In large part, this restrained approach works because it’s a perfect match with the story being told. Set in 1845, three couples are traveling across the Oregon High Desert, led by a ragged guide whose jabbering pride masks a potentially tragic lack of familiarity with the route he chooses. These aspirational westward journeys were tough hoeing, and the pace of Reichardt’s film mirrors that of those trekking across unaccommodating terrain. Under the best of circumstances, days of progress could feel like no progress at all. The weariness of the travelers radiates through the film, especially as their desperation mounts. The uncertainty of their guide has put them on a path with no water in sight and no tools to offer a clear promise of relief over the next crest. As the barrel grows emptier, hope dries out as well. The movie’s very nature makes that worry palpable.
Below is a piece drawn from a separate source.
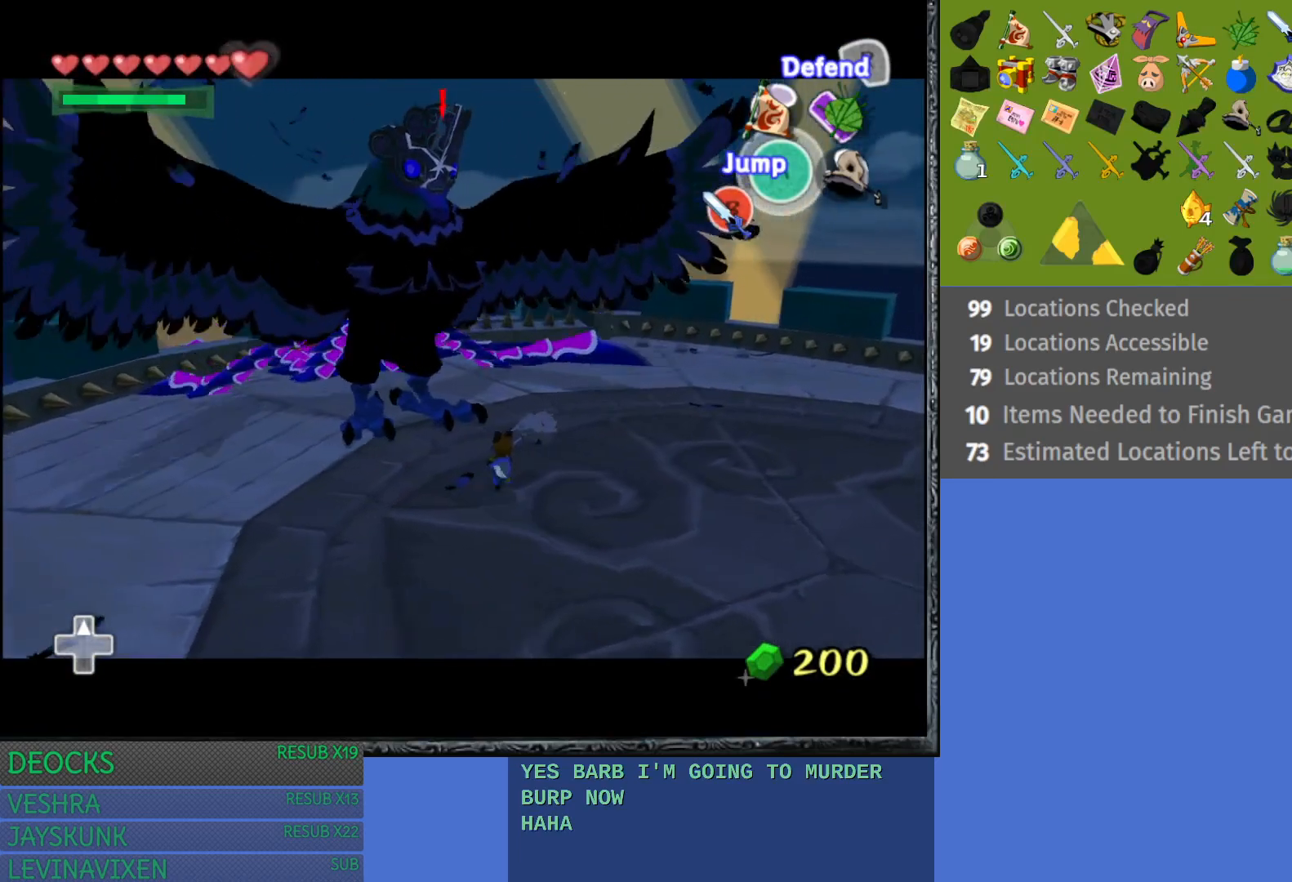
{"buttons": ["CROSS", "L1"], "left_stick": "up-right", "right_stick": "center", "events": [[483, "CROSS", "down"]]}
Important as all this is to the artistry of the piece, dwelling on it gives the impression–as many reviews and features already have–that the film is some sort of an endurance test. Certainly, there was visible restlessness among some of the few other moviegoers with whom I shared a theater. But, in the end, I don’t really think it is. Reichardt introduces tension into the story when the travelers capture a Native American who they hope will lead them to an oasis in the desert despite their inability to communicate with him. The relationships at cross-purposes are laid out cleanly and smartly, and the acting is all first-rate. It’s not a somnolent work like Reichardt’s Old Joy; it simply offers stimulation that’s intellectual rather than visceral.
Maybe the most daring choice in Meek’s Cutoff is the ending that doesn’t offer any sort of closure, indeed almost asserts that closure is elusive, even impossible. It’s all journey, no destination. That doesn’t mean, however, that it’s not satisfying. Quite the contrary. The film’s rewards are ample for anyone willing to travel at its perfect pace.